**TEXT SEGMENT**.
====
Re: openvswitch conntrack and nat problem in first packet reply with RST

2017-03-14 Thread wenxu

you are correct! Thanks very much.

It's works  set a new example as following.

ip,in_port=2 actions=ct(table=1,zone=1,nat)
ip,in_port=3 actions=ct(table=1,zone=1,nat)

table=1, ct_state=+new+trk,tcp,in_port=2,tp_dst=123 
actions=ct(commit,zone=1,nat(src=2.2.1.7)),output:3
table=1, ct_state=+new+trk,icmp,in_port=2 
actions=ct(commit,zone=1,nat(src=2.2.1.7)),output:3
table=1, ct_state=+new+trk,ip,in_port=3 
actions=ct(commit,zone=1,nat(dst=192.168.0.7)),output:2
table=1, ct_state=+new+trk, priority=100, tcp,in_port=3,tp_dst=123 actions=drop
table=1, ct_state=+est+trk,ip,in_port=3 actions=output:2
table=1, ct_state=+est+trk,ip,in_port=2 actions=output:3





> On 13 March 2017 at 20:18, wenxu  wrote:
>> Hi all,
>>
>> There is a simple test for conntrack and nat in openvswitch.  I want to do 
>> stateful
>> firewall with conntrack then do nat
>>
>> netns1 port1 with ip 10.0.0.7
>> netns2 port2 with ip 1.1.1.7
>>
>> netns1 10.0.0.7 src -nat to 2.2.1.7 access netns2 1.1.1.7
>>
>> 1. # ovs-ofctl add-flow br0  'ip,in_port=1 actions=ct(table=1,zone=1)'
>> 2. # ovs-ofctl add-flow br0  'ip,in_port=2 actions=ct(table=1,zone=1)'
>> 3. # ovs-ofctl add-flow br0  'table=1, 
>> ct_state=+new+trk,tcp,in_port=1,tp_dst=123 
>> actions=ct(commit,zone=1,nat(src=2.2.1.7)),output:2'
>> 4. # ovs-ofctl add-flow br0  'table=1, ct_state=+est+trk,ip,in_port=2 
>> actions=ct(commit,zone=1,nat(dst=10.0.0.7)),output:1'
>> 5. # ovs-ofctl add-flow br0  'table=1, ct_state=+est+trk,ip,in_port=1  
>> actions=ct(commit,zone=1,nat(src=2.2.1.7)),output:2'
>>
>>
>> I  found that  netns1 can access 1.1.1.7:123  when there is 123-port listen 
>> on 1.1.1.7  in netns2
>>
>> But if there is no listen 123 port, The first RST packet reply by 1.1.1.7
>> (no datapath kernel rule) can't do dst-nat back to 10.0.0.7.  The second RST 
>> packet is ok (there is datapath kernel rule which comes from first RST 
>> packet)
====
**AVAILABLE DATA**.

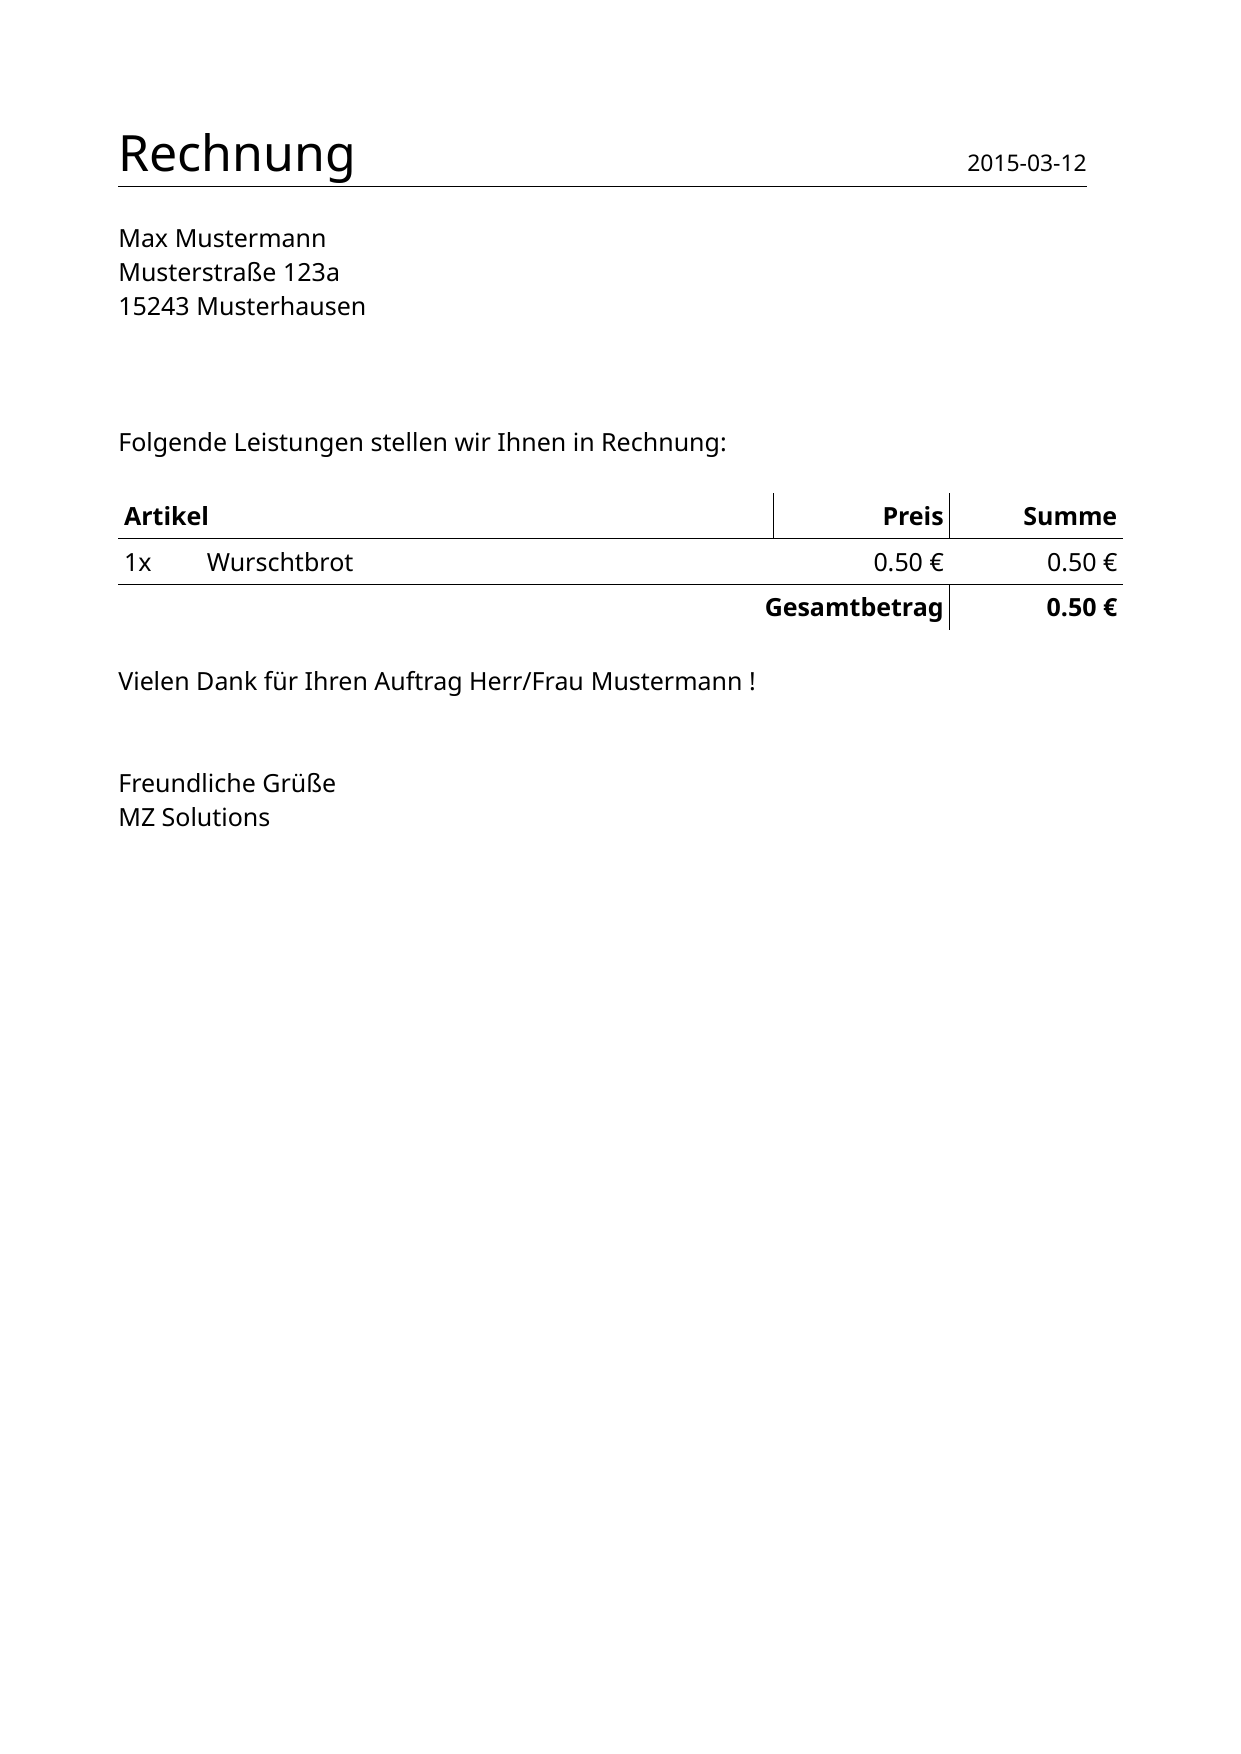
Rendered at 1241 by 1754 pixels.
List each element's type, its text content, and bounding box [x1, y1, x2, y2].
====
**AIM**.
In the openvswitch conntrack thread, what fails when nothing is listening on port 123?

**WRITTEN SOLUTION**.
The first RST packet that 1.1.1.7 sends back can't be dst-NATed back to 10.0.0.7.